WORK ORDER:
As you print the data below, keep every line exactly as it is and leave the images behind.

AVAILABLE RECORDS:
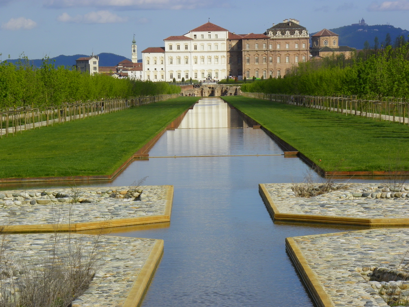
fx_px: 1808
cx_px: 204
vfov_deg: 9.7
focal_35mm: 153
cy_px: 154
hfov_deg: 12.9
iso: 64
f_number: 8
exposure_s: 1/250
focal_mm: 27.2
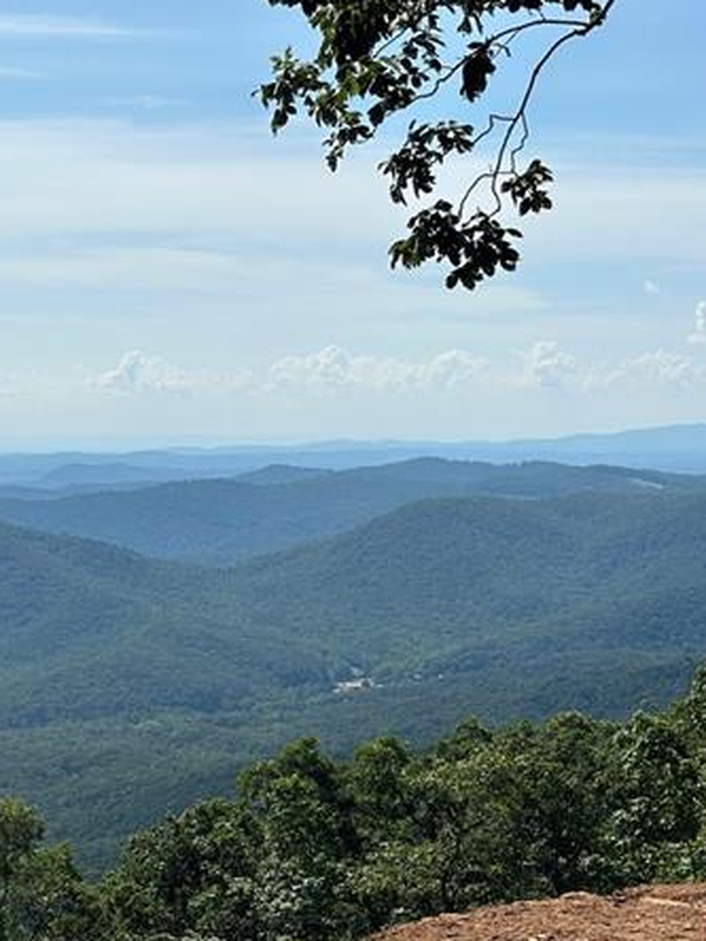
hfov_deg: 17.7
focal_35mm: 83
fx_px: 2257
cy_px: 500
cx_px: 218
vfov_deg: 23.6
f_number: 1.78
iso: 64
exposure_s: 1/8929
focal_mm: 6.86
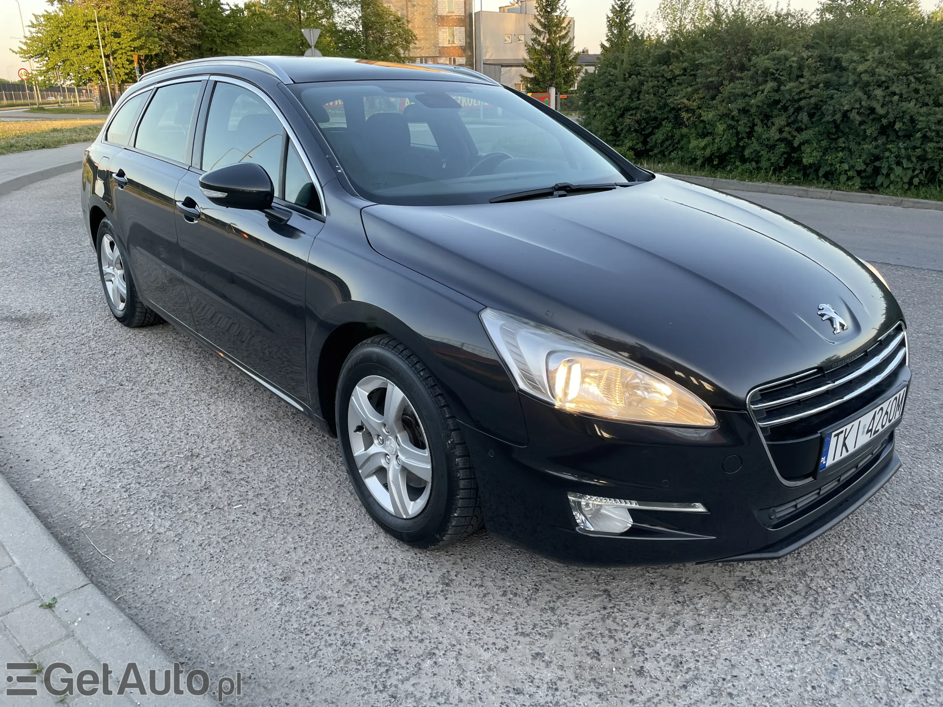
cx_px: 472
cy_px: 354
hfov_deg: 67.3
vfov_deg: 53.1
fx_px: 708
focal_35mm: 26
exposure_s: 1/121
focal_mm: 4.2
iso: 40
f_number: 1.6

YOUR RESPONSE:
fx_px: 1808
cx_px: 204
vfov_deg: 9.7
focal_35mm: 153
cy_px: 154
hfov_deg: 12.9
iso: 64
f_number: 8
exposure_s: 1/250
focal_mm: 27.2
hfov_deg: 17.7
focal_35mm: 83
fx_px: 2257
cy_px: 500
cx_px: 218
vfov_deg: 23.6
f_number: 1.78
iso: 64
exposure_s: 1/8929
focal_mm: 6.86
cx_px: 472
cy_px: 354
hfov_deg: 67.3
vfov_deg: 53.1
fx_px: 708
focal_35mm: 26
exposure_s: 1/121
focal_mm: 4.2
iso: 40
f_number: 1.6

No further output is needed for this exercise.